Space offers efficient solutions to many global problems. Strengthening the space sector, supported by the highest political authorities and communicated in the right way, would certainly meet with broad approval among the German public, most of which is enthusiastic about technology. It would also be a clear signal that Germany is positioning itself for the challenges of the future. Space travel generates enthusiasm and has a positive impact on other areas. Today, however, it is other space topics that should be given priority. What used to be the moon landing or the ISS is now communications, Earth observation and security. Compared to the dominant German budget and industry funding, even the current budget for space is only a marginal contribution, especially compared to the very large benefits.

That is why we recommend:

  • Immediately say a CLEAR NO to cutting the space budget.
  • Combine the interests of the Chancellor's Office with those of the Ministry of Economics and Climate Change, the Ministry of the Interior and Community, the Foreign Office, the Ministry of Agriculture, the Ministry of Education and Research, and the Ministry of Defense.
  • A clear YES to strengthening the space sector in Germany.

Yours sincerely
Ernst K. Pfeiffer
(Spokesman of the Space SME Working Group)

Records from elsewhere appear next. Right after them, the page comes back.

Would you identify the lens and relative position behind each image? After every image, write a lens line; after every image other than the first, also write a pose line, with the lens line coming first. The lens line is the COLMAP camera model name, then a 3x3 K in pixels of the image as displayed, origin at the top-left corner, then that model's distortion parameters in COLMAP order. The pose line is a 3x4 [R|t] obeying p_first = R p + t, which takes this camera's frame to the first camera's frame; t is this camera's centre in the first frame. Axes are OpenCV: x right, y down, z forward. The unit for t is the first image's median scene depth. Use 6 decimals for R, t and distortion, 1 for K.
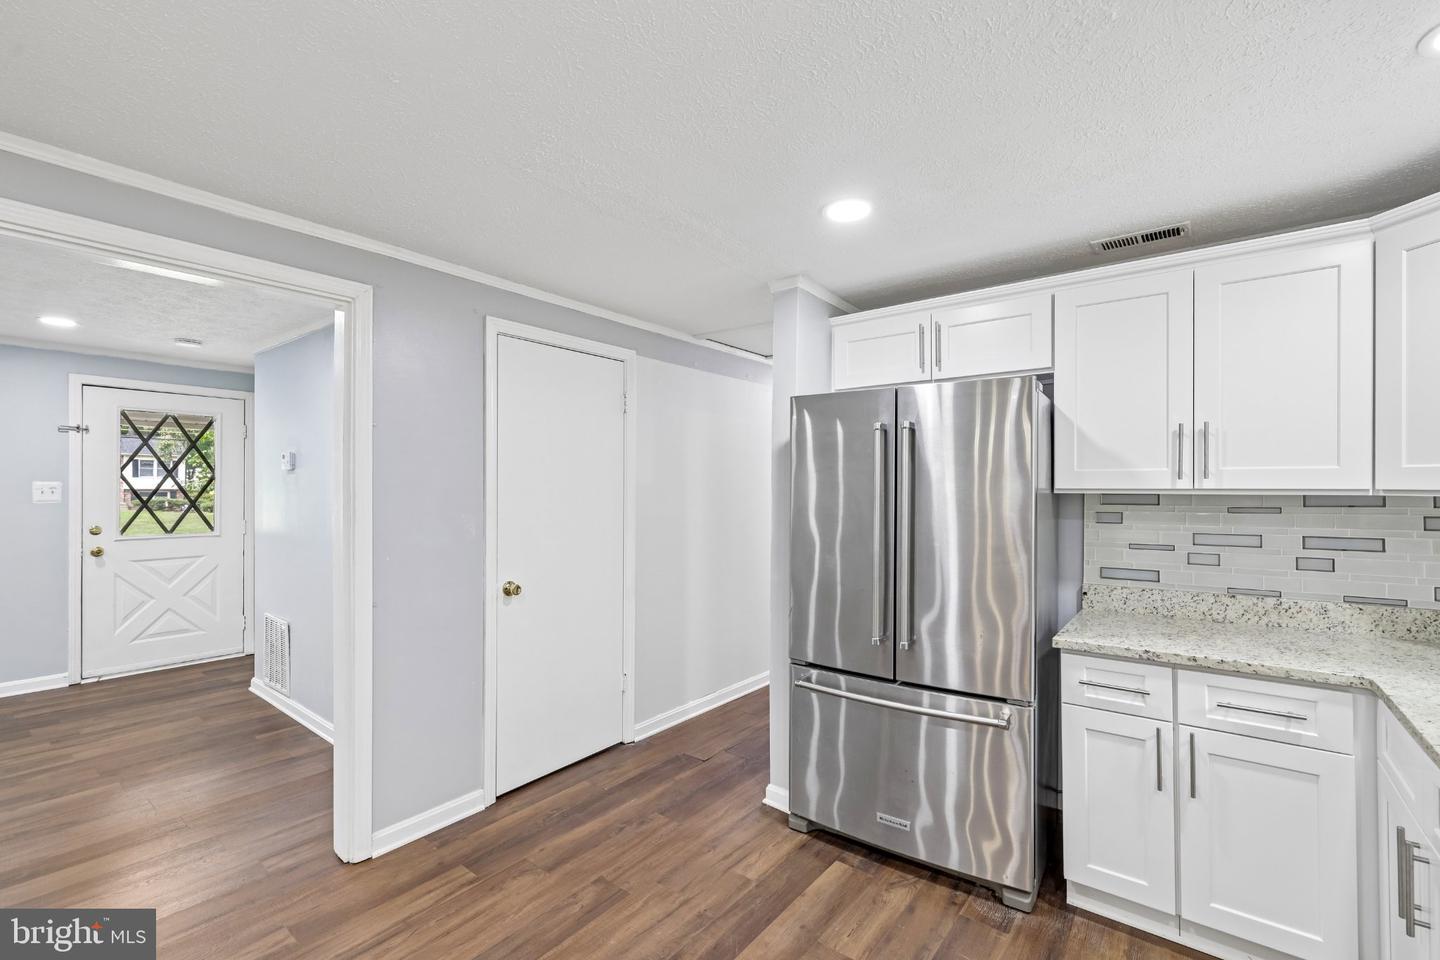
lens RADIAL K [[628.1, 0, 723.7], [0, 628.1, 483.4], [0, 0, 1]] dist [0.000123, 0.000131]
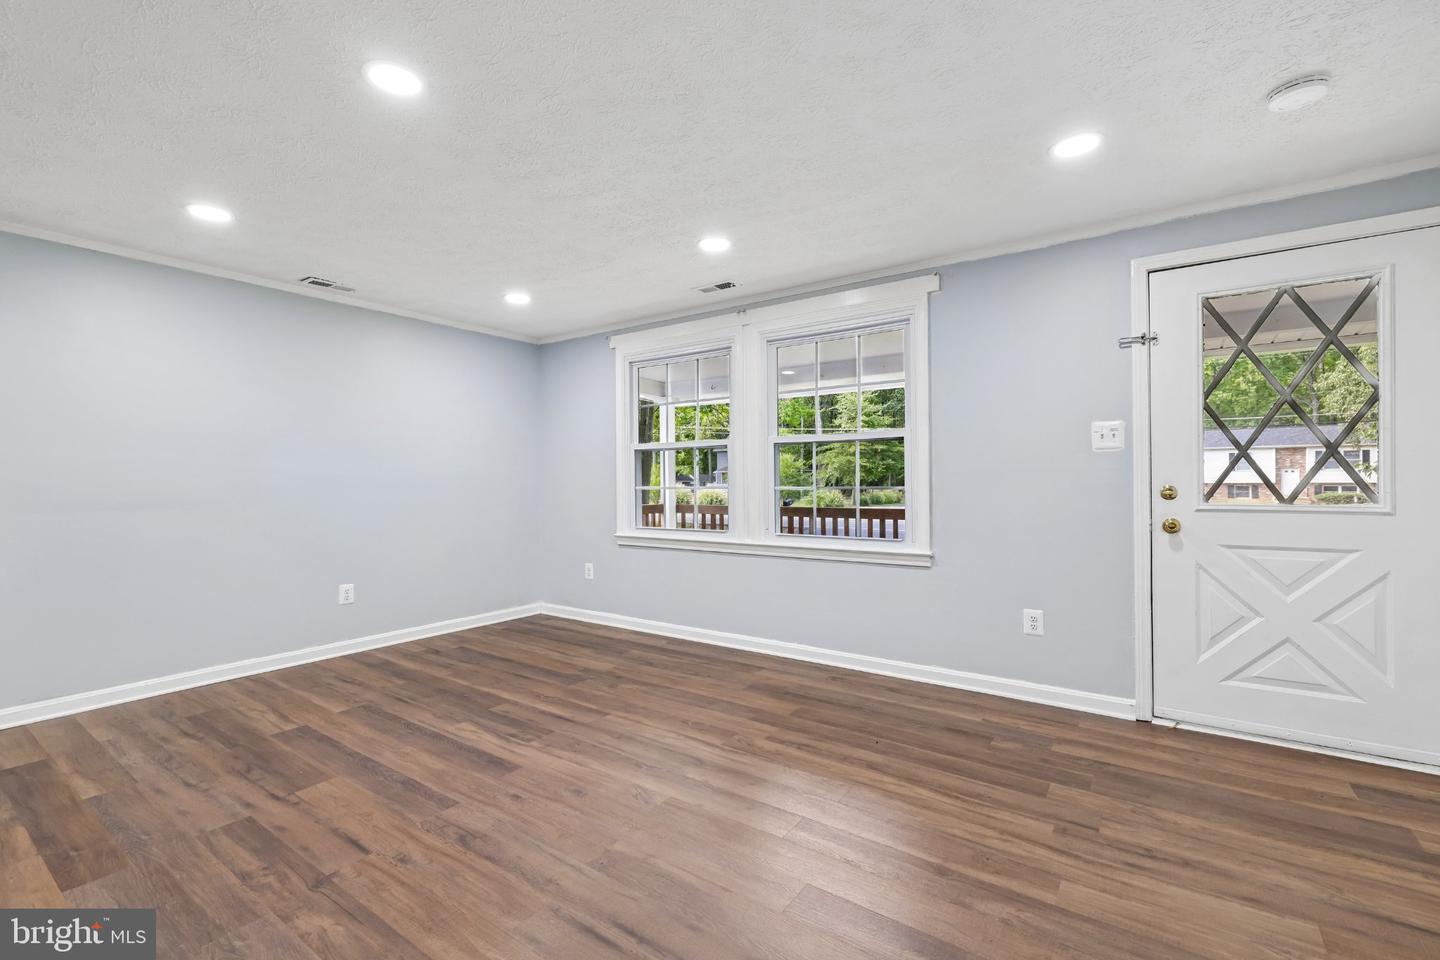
lens RADIAL K [[630.4, 0, 698.3], [0, 630.4, 483.6], [0, 0, 1]] dist [-0.002080, -0.000512]
pose [[0.034391, -0.005594, -0.999393, -0.375355], [0.009974, 0.999936, -0.005254, 0.065223], [0.999359, -0.009787, 0.034445, 0.502063]]
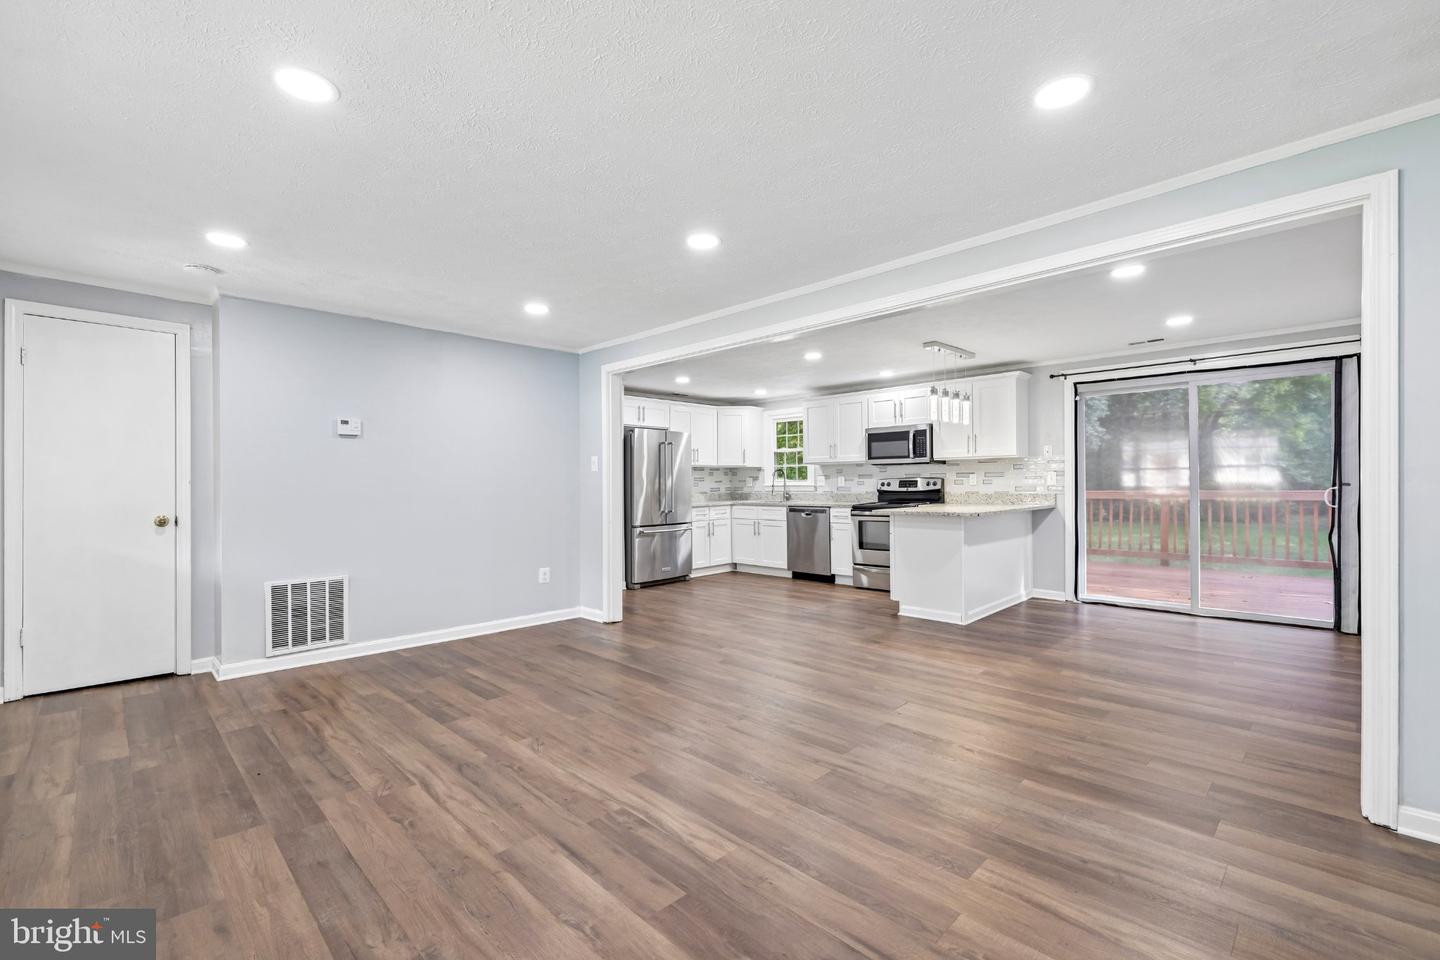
lens RADIAL K [[628.1, 0, 723.7], [0, 628.1, 483.4], [0, 0, 1]] dist [0.000123, 0.000131]
pose [[0.099896, -0.006085, 0.994979, -1.523627], [-0.000850, 0.999980, 0.006201, 0.048774], [-0.994998, -0.001465, 0.099889, 0.215790]]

AKRK – Arbeitskreis Raumfahrt-KMU

The AKRK (Arbeitskreis Raumfahrt-KMU) has 45 German member companies (start-ups and established SMEs) with more than 2,500 employees. It represents the interests of German - and partly also all European - SMEs in the space sector and regularly communicates with German ministries, the German Space Agency (DLR), ESA, the European Commission, SME4Space, the European LSIs (Airbus, Thales, OHB), European midcaps, BDI and BDLI. It is the only independent association of space SMEs in Europe.

End of Open Letter

Among others, NewSpace companies such as Astrofein, Berlin Space Technologies, HPS, Isar Aerospace, Mynaric or Reflex Aerospace have signed the Open Letter. However, the German Chancellor has yet to respond. In an article entitled "Impulses for German Space Policy" (German), which was published as recently as November 2022, the German Federal Ministry of Economics and Climate Protection (BMWK) comes to the following conclusion: "Germany must set itself ambitious goals in its new space strategy, for which the right course must be set now." The actual amount of the German space budget will not be decided until the fourth quarter of 2023. How much space is really worth to the German government will become clear then.